▶ [Assigned task]
Rewrite the lines of the records from the line with "Red de fibra óptica monomodo" to the line with "#### 4.1.2 Especificaciones de Fibra", substituting "latencia mínima" for "baja latencia" and leaving everything else as it is.

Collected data
[Start of section]

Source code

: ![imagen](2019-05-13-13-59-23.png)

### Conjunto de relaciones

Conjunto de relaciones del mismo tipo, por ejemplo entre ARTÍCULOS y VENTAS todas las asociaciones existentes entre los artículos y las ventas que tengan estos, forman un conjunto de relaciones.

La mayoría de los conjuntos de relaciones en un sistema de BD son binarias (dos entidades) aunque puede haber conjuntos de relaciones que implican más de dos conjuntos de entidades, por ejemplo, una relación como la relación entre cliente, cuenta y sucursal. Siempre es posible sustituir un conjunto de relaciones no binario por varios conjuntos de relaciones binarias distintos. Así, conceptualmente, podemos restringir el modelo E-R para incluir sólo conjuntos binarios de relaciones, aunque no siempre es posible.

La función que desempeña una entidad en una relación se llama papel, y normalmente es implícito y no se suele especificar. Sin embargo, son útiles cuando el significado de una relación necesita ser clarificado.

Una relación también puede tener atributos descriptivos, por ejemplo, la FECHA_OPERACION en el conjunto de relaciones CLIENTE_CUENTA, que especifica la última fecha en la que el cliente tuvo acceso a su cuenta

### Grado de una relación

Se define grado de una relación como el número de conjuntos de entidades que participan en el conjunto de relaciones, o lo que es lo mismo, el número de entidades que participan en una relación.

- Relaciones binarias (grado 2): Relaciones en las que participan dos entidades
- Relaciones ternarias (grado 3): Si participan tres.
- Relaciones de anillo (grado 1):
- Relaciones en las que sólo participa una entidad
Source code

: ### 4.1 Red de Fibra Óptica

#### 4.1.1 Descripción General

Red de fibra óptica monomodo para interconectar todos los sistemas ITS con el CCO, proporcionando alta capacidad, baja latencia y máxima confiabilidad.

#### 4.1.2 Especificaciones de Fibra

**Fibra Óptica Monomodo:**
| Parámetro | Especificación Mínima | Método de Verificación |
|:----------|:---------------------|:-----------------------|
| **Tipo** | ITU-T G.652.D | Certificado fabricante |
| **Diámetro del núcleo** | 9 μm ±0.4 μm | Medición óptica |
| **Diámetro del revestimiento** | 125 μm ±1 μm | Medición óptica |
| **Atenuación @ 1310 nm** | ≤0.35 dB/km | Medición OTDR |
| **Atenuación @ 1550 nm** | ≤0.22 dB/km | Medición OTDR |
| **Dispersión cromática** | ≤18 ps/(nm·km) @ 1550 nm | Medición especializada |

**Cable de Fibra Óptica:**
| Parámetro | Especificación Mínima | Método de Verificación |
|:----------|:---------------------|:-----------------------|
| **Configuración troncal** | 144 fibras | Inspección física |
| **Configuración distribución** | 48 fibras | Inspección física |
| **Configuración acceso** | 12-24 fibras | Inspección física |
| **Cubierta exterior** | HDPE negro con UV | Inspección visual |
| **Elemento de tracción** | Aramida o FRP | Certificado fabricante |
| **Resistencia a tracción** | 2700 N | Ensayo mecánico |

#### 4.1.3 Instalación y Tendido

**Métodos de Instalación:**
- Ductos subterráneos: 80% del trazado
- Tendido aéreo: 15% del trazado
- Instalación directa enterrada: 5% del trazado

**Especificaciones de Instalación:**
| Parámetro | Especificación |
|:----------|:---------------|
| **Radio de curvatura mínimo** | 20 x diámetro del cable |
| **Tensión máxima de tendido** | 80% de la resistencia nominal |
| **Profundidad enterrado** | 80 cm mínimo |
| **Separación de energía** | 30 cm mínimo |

[End of section]

▶ [Final answer]
Red de fibra óptica monomodo para interconectar todos los sistemas ITS con el CCO, proporcionando alta capacidad, latencia mínima y máxima confiabilidad.

#### 4.1.2 Especificaciones de Fibra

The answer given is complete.